▸ Série d'exercices
1 > Répétez mot pour mot le passage du texte sur les Galeries de France d'Alger qui va de « Les grandes réalisations » jusqu'à « au commerce Algérois. » inclus.
2 > Reproduisez à l'identique les lignes des enregistrements qui vont de la ligne contenant « Q: How many apple slices are in this picture? » jusqu'à la ligne contenant « Q: Determine how many spoons are present. » incluse. Laissez les images de côté dans votre réponse.

Les grandes réalisations
LES GALERIES DE FRANCE D'ALGER
Faire l'historique des Galeries de France, c'est raconter
quelque chose de l'histoire d'Alger. Le principal mérite ou plus
exactement le mérite initial de l'heureuse évolution d'Alger
revient au commerce Algérois.
Ceux qui ont retenu de la rue d' Isly l'image qu'elle avait à la
fin du 19è siècle peuvent témoigner du véritable
miracle qui s'y est accompli. A l'endroit où les Galeries de France
érigeaient au début du 20ème siècle leur élégante
et luxueuse architecture, existait naguère un immeuble banal, à
façade morne, au rez-de-chaussée duquel le commerce était
principalement représenté par un café maure et une
épicerie mozabite ! La Société française des
Magasins Modernes transforma cette masure en palais.
Ce n'est pas un paradoxe d'affirmer que les Galeries de France ont "
fait " la
rue d'Isly, telle que nous l'avons connue. En effet, une contagion
s'empara du commerce Algérois dès que commença de
sortir du sol cet immense et somptueux édifice. C'est à
cette époque que le centre d'Alger se déplaça.
C'est ainsi que l'avait judicieusement observé l'auteur d'une description
d'Alger,
" On ne prend plus l'heure à la mosquée de la place
du Gouvernement, on consulte le cadran des Galeries de France ".
Nous ne nous attarderons point à détailler les authentiques
merveilles architecturales qui composaient l'aspect extérieur de
ces grands magasins. Qui ne les connaissait ?
Voici la relation d'une visite en 1930.
" L'intérieur de l'immense ruche nous invite. Le svelte et
blanc minaret s'élève dans l'azur, au dessus de la façade
d'angle du bâtiment, comme une tour de vigie à la proue d'une
antique nef. Nous nous élançons dans le hall et nous nous
jetons dans l'ascenseur qui nous
débarque quelques secondes plus tard à la deuxième
galerie d'où nous montons à la terrasse.
Autour de nous, trois ou quatre dômes font le dos rond. Les vastes
coupoles, qui contribuent à donner à l'édifice son
cachet de style mauresque, servent aussi à l'éclairage et
à l'aération des magasins. On remarque, auprès d'elles,
invisibles de la rue, les salles des ascenseurs.
Au delà de la balustrade, qui ceint ce vaste espace de plus de
4.000 mètres carrés, moutonne un océan de toits.
Nous voici dans l'escalier du minaret, dont la spirale nous élève
jusqu'au sommet de l'édifice, d'où nous découvrons
toute la ville avec
son réseau de rues. En redescendant nous nous arrêtons au
3ème étage pour en faire le tour. Il est occupé par
de nombreux et très importants ateliers de couture, de mode, de
coupe, de tapisserie, de menuiserie, des réserves, des débarras
et enfin, et surtout, par les bureaux de la comptabilité où
plus de quarante employées, comptables, dactylos, etc... assurent
le fonctionnement de ce service essentiel. Contigus à la comptabilité
se trouvent les bureaux d'achat.

▸ Les enregistrements

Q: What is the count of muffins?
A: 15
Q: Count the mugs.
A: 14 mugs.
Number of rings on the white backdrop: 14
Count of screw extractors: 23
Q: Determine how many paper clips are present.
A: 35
...
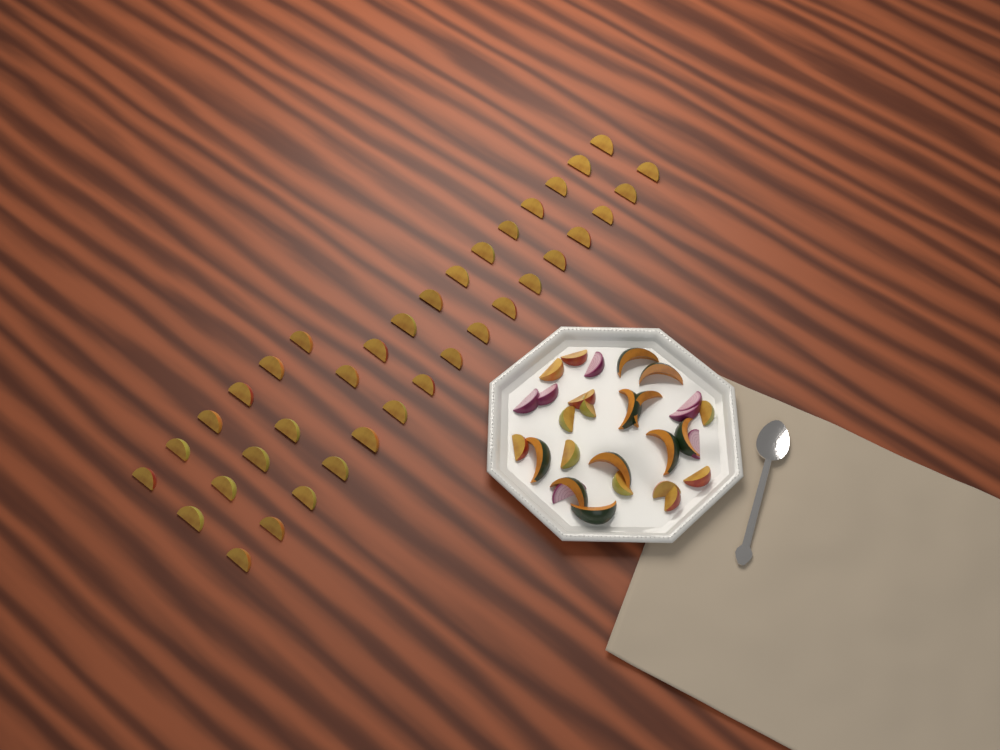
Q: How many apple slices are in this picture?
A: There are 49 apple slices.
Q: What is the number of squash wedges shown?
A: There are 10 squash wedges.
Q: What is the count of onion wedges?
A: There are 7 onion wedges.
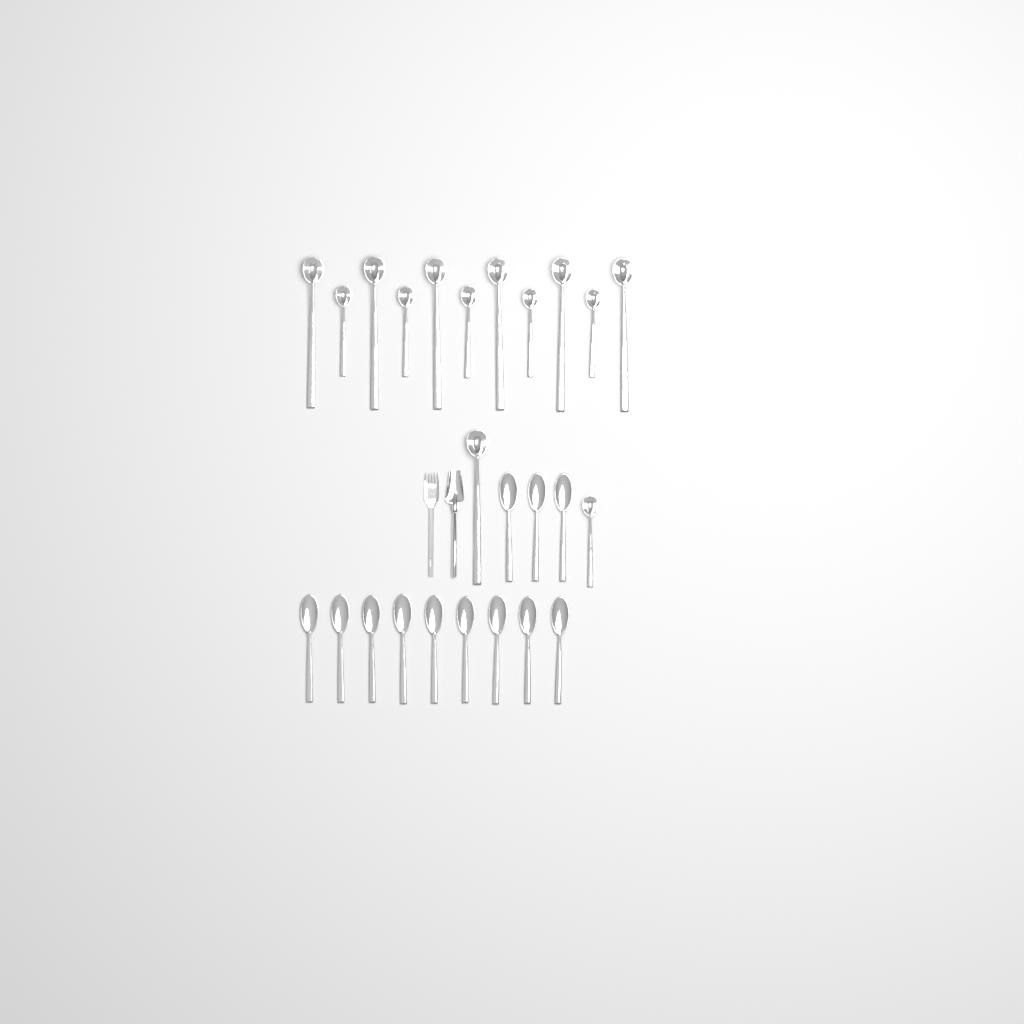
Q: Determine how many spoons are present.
...
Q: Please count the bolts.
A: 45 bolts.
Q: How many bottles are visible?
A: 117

▸ Réponses
1 >
Les grandes réalisations
LES GALERIES DE FRANCE D'ALGER
Faire l'historique des Galeries de France, c'est raconter
quelque chose de l'histoire d'Alger. Le principal mérite ou plus
exactement le mérite initial de l'heureuse évolution d'Alger
revient au commerce Algérois.

2 >
Q: How many apple slices are in this picture?
A: There are 49 apple slices.
Q: What is the number of squash wedges shown?
A: There are 10 squash wedges.
Q: What is the count of onion wedges?
A: There are 7 onion wedges.
Q: Determine how many spoons are present.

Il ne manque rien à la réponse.